What is required =>
Retype, word for word, the lines from the first line of the entries through the line that holds "X149415000Y-110375000D03*"; leave out the pictures.

(Dataset entries)
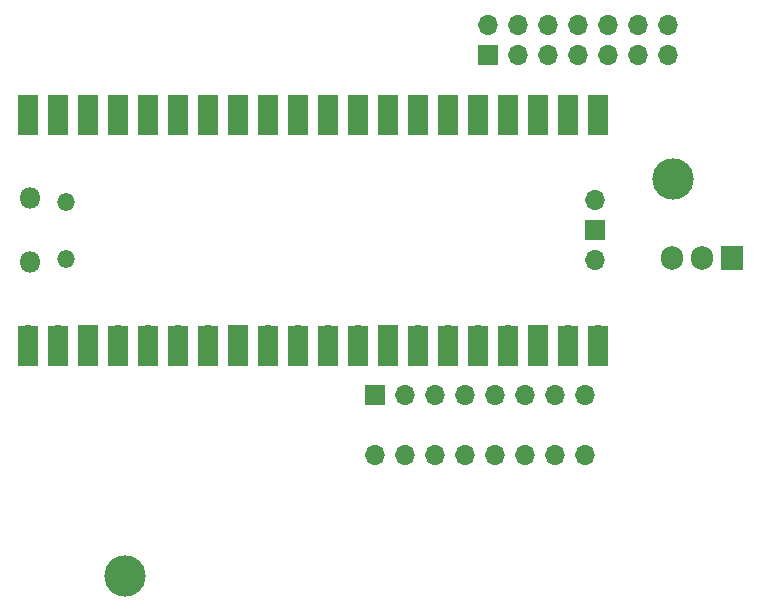
<source format=gbs>
G04 #@! TF.GenerationSoftware,KiCad,Pcbnew,7.0.9-7.0.9~ubuntu22.04.1*
G04 #@! TF.CreationDate,2023-11-26T22:36:36+01:00*
G04 #@! TF.ProjectId,MicroPicoDrive,4d696372-6f50-4696-936f-44726976652e,1.4.1*
G04 #@! TF.SameCoordinates,Original*
G04 #@! TF.FileFunction,Soldermask,Bot*
G04 #@! TF.FilePolarity,Negative*
%FSLAX46Y46*%
G04 Gerber Fmt 4.6, Leading zero omitted, Abs format (unit mm)*
G04 Created by KiCad (PCBNEW 7.0.9-7.0.9~ubuntu22.04.1) date 2023-11-26 22:36:36*
%MOMM*%
%LPD*%
G01*
G04 APERTURE LIST*
%ADD10C,3.500000*%
%ADD11R,1.700000X1.700000*%
%ADD12O,1.700000X1.700000*%
%ADD13R,1.905000X2.000000*%
%ADD14O,1.905000X2.000000*%
%ADD15O,1.800000X1.800000*%
%ADD16O,1.500000X1.500000*%
%ADD17R,1.700000X3.500000*%
G04 APERTURE END LIST*
D10*
X125645000Y-125700000D03*
D11*
X156420000Y-81590000D03*
D12*
X156420000Y-79050000D03*
X158960000Y-81590000D03*
X158960000Y-79050000D03*
X161500000Y-81590000D03*
X161500000Y-79050000D03*
X164040000Y-81590000D03*
X164040000Y-79050000D03*
X166580000Y-81590000D03*
X166580000Y-79050000D03*
X169120000Y-81590000D03*
X169120000Y-79050000D03*
X171660000Y-81590000D03*
X171660000Y-79050000D03*
D13*
X177115000Y-98800000D03*
D14*
X174575000Y-98800000D03*
X172035000Y-98800000D03*
D11*
X146875000Y-110375000D03*
D12*
X146875000Y-115455000D03*
X149415000Y-110375000D03*
X149415000Y-115455000D03*
X151955000Y-110375000D03*
X151955000Y-115455000D03*
X154495000Y-110375000D03*
X154495000Y-115455000D03*
X157035000Y-110375000D03*
X157035000Y-115455000D03*
X159575000Y-110375000D03*
X159575000Y-115455000D03*
X162115000Y-110375000D03*
X162115000Y-115455000D03*
X164655000Y-110375000D03*
X164655000Y-115455000D03*
D10*
X172100000Y-92125000D03*
D15*
X117620000Y-93715000D03*
D16*
X120650000Y-94015000D03*
X120650000Y-98865000D03*
D15*
X117620000Y-99165000D03*
D12*
X117490000Y-87550000D03*
D17*
X117490000Y-86650000D03*
D12*
X120030000Y-87550000D03*
D17*
X120030000Y-86650000D03*
D11*
X122570000Y-87550000D03*
D17*
X122570000Y-86650000D03*
D12*
X125110000Y-87550000D03*
D17*
X125110000Y-86650000D03*
D12*
X127650000Y-87550000D03*
D17*
X127650000Y-86650000D03*
D12*
X130190000Y-87550000D03*
D17*
X130190000Y-86650000D03*
D12*
X132730000Y-87550000D03*
D17*
X132730000Y-86650000D03*
D11*
X135270000Y-87550000D03*
D17*
X135270000Y-86650000D03*
D12*
X137810000Y-87550000D03*
D17*
X137810000Y-86650000D03*
D12*
X140350000Y-87550000D03*
D17*
X140350000Y-86650000D03*
D12*
X142890000Y-87550000D03*
D17*
X142890000Y-86650000D03*
D12*
X145430000Y-87550000D03*
D17*
X145430000Y-86650000D03*
D11*
X147970000Y-87550000D03*
D17*
X147970000Y-86650000D03*
D12*
X150510000Y-87550000D03*
D17*
X150510000Y-86650000D03*
D12*
X153050000Y-87550000D03*
D17*
X153050000Y-86650000D03*
D12*
X155590000Y-87550000D03*
D17*
X155590000Y-86650000D03*
D12*
X158130000Y-87550000D03*
D17*
X158130000Y-86650000D03*
D11*
X160670000Y-87550000D03*
D17*
X160670000Y-86650000D03*
D12*
X163210000Y-87550000D03*
D17*
X163210000Y-86650000D03*
D12*
X165750000Y-87550000D03*
D17*
X165750000Y-86650000D03*
D12*
X165750000Y-105330000D03*
D17*
X165750000Y-106230000D03*
D12*
X163210000Y-105330000D03*
D17*
X163210000Y-106230000D03*
D11*
X160670000Y-105330000D03*
D17*
X160670000Y-106230000D03*
D12*
X158130000Y-105330000D03*
D17*
X158130000Y-106230000D03*
D12*
X155590000Y-105330000D03*
D17*
X155590000Y-106230000D03*
D12*
X153050000Y-105330000D03*
D17*
X153050000Y-106230000D03*
D12*
X150510000Y-105330000D03*
D17*
X150510000Y-106230000D03*
D11*
X147970000Y-105330000D03*
D17*
X147970000Y-106230000D03*
D12*
X145430000Y-105330000D03*
D17*
X145430000Y-106230000D03*
D12*
X142890000Y-105330000D03*
D17*
X142890000Y-106230000D03*
D12*
X140350000Y-105330000D03*
D17*
X140350000Y-106230000D03*
D12*
X137810000Y-105330000D03*
D17*
X137810000Y-106230000D03*
D11*
X135270000Y-105330000D03*
D17*
X135270000Y-106230000D03*
D12*
X132730000Y-105330000D03*
D17*
X132730000Y-106230000D03*
D12*
X130190000Y-105330000D03*
D17*
X130190000Y-106230000D03*
D12*
X127650000Y-105330000D03*
D17*
X127650000Y-106230000D03*
D12*
X125110000Y-105330000D03*
D17*
X125110000Y-106230000D03*
D11*
X122570000Y-105330000D03*
D17*
X122570000Y-106230000D03*
D12*
X120030000Y-105330000D03*
D17*
X120030000Y-106230000D03*
D12*
X117490000Y-105330000D03*
D17*
X117490000Y-106230000D03*
D12*
X165520000Y-93900000D03*
D11*
X165520000Y-96440000D03*
D12*
X165520000Y-98980000D03*
M02*

</source>
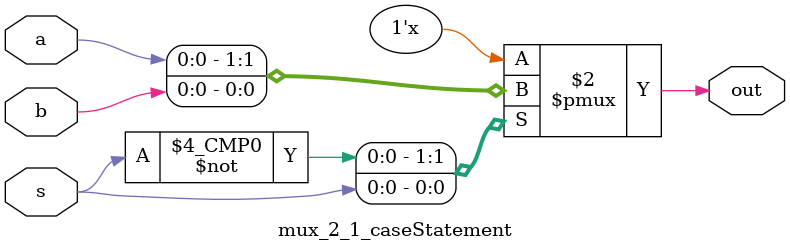
<source format=v>
`timescale 1ns / 1ps
module mux_2_1_caseStatement(
    input a,
    input b,
    input s,
    output out
    );
	 reg out;
	 always @(*)
	 begin
		casex(s)
			1'b0: out = a;
			1'b1: out = b;
			default: out = 1'bx;
		endcase
	 end

endmodule

</source>
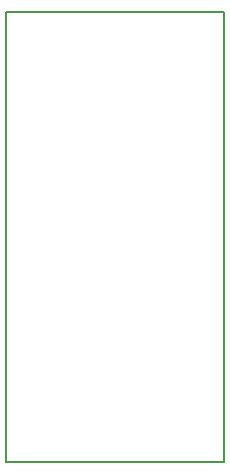
<source format=gko>
G04 DipTrace 3.0.0.2*
G04 82S100replacement.GKO*
%MOMM*%
G04 #@! TF.FileFunction,Profile*
G04 #@! TF.Part,Single*
%ADD11C,0.14*%
%FSLAX35Y35*%
G04*
G71*
G90*
G75*
G01*
G04 BoardOutline*
%LPD*%
X1000800Y4810800D2*
D11*
X2842300D1*
Y1000800D1*
X1000800D1*
Y4810800D1*
M02*

</source>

Result =>
<source format=gbs>
G04 #@! TF.GenerationSoftware,KiCad,Pcbnew,7.0.9-7.0.9~ubuntu22.04.1*
G04 #@! TF.CreationDate,2023-11-26T22:36:36+01:00*
G04 #@! TF.ProjectId,MicroPicoDrive,4d696372-6f50-4696-936f-44726976652e,1.4.1*
G04 #@! TF.SameCoordinates,Original*
G04 #@! TF.FileFunction,Soldermask,Bot*
G04 #@! TF.FilePolarity,Negative*
%FSLAX46Y46*%
G04 Gerber Fmt 4.6, Leading zero omitted, Abs format (unit mm)*
G04 Created by KiCad (PCBNEW 7.0.9-7.0.9~ubuntu22.04.1) date 2023-11-26 22:36:36*
%MOMM*%
%LPD*%
G01*
G04 APERTURE LIST*
%ADD10C,3.500000*%
%ADD11R,1.700000X1.700000*%
%ADD12O,1.700000X1.700000*%
%ADD13R,1.905000X2.000000*%
%ADD14O,1.905000X2.000000*%
%ADD15O,1.800000X1.800000*%
%ADD16O,1.500000X1.500000*%
%ADD17R,1.700000X3.500000*%
G04 APERTURE END LIST*
D10*
X125645000Y-125700000D03*
D11*
X156420000Y-81590000D03*
D12*
X156420000Y-79050000D03*
X158960000Y-81590000D03*
X158960000Y-79050000D03*
X161500000Y-81590000D03*
X161500000Y-79050000D03*
X164040000Y-81590000D03*
X164040000Y-79050000D03*
X166580000Y-81590000D03*
X166580000Y-79050000D03*
X169120000Y-81590000D03*
X169120000Y-79050000D03*
X171660000Y-81590000D03*
X171660000Y-79050000D03*
D13*
X177115000Y-98800000D03*
D14*
X174575000Y-98800000D03*
X172035000Y-98800000D03*
D11*
X146875000Y-110375000D03*
D12*
X146875000Y-115455000D03*
X149415000Y-110375000D03*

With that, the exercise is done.